**Description of the task**
In the text below about the footballer Ismael Jorge Balea, which league did he join in 2020?
─── Extracted text
Ismael Jorge Balea

Personal information
- Date of birth: 27 January 1993 (age 33)
- Place of birth: Uruguay
- Position: Midfielder

Senior career*
- Years: Team / Apps / (Gls)
- -2012: Rayo Vallecano B / 1 / (0)
- 2012-2013: AD Villaviciosa de Odón
- 2013-2014/15: CDA Navalcarnero
- 2015/2016: Alcobendas CF
- 2016-2017: Real Ávila CF / 34 / (6)
- 2017-2020: CA Pinto / 44 / (9)
- 2020: Ansan Greeners FC / 3 / (0)
- 2020: → Gimpo Citizen FC (loan) / ? / (?)

= Ismael Jorge Balea =

Uruguayan footballer (born 1993)

Ismael Jorge Balea (born 27 January 1993 in Uruguay) is a Uruguayan footballer who now plays for Ansan Greeners in South Korea.

==Career==

Balea started his senior career with Rayo Vallecano. After that, he played for AD Villaviciosa de Odón, CDA Navalcarnero, Alcobendas CF, Real Ávila CF, and CA Pinto. In 2020, he signed for Ansan Greeners in the South Korean K League 2, where he made three league appearances and scored zero goals.
──────
─── Dataset excerpt
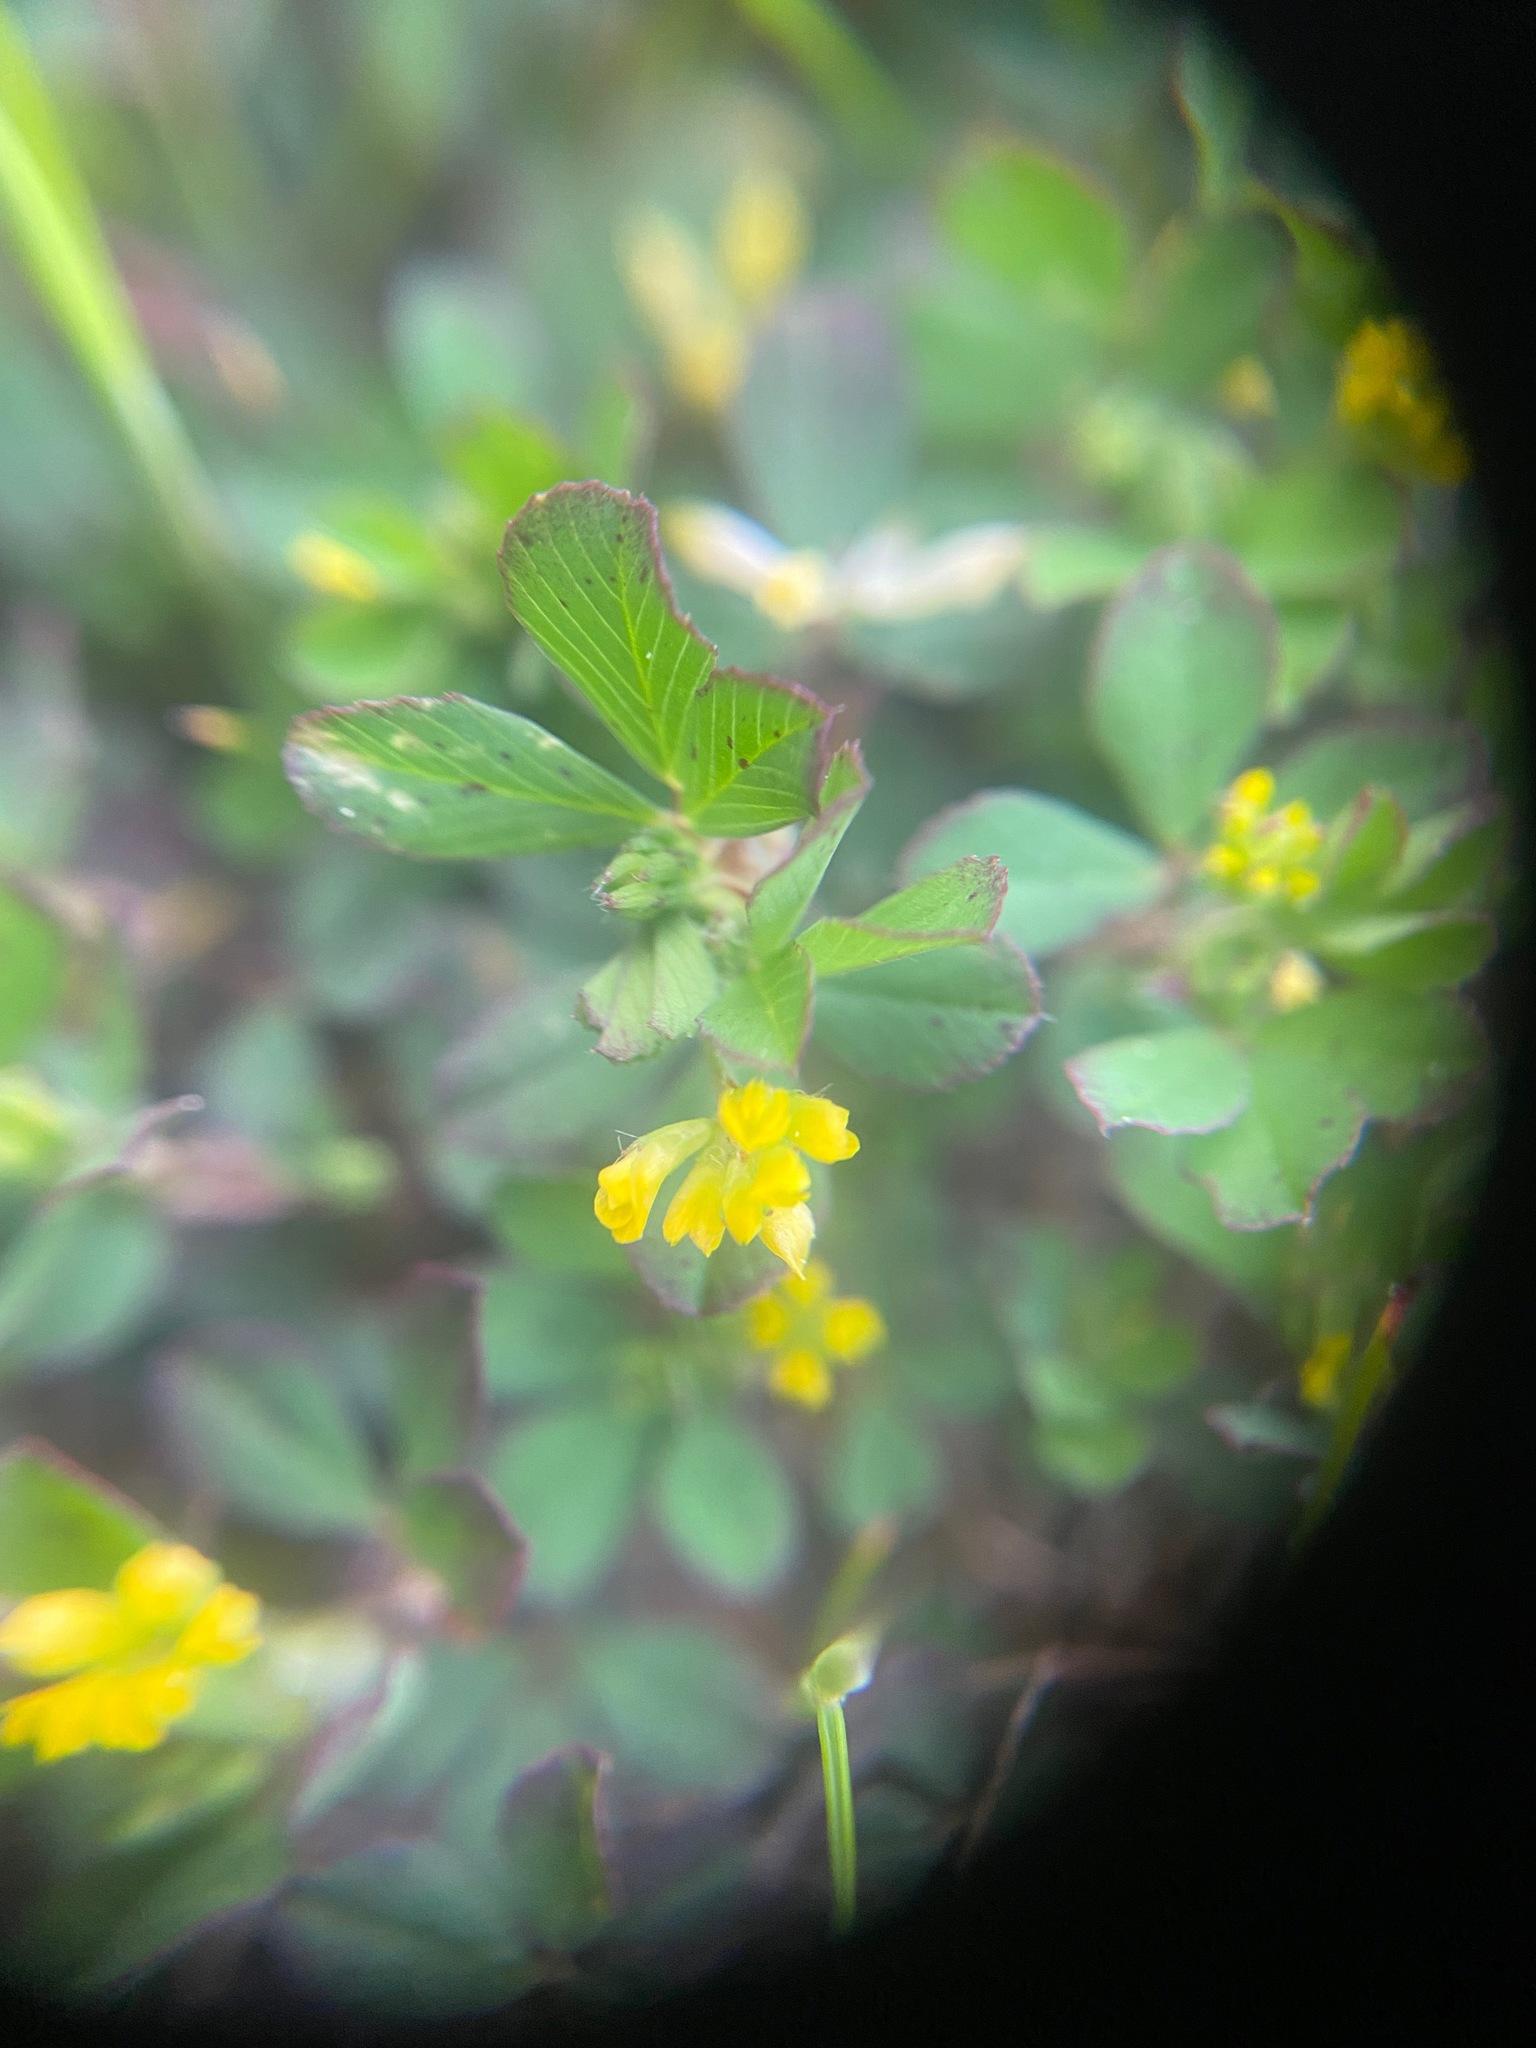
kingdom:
──────
**Answer section**
The South Korean K League 2, signing for Ansan Greeners.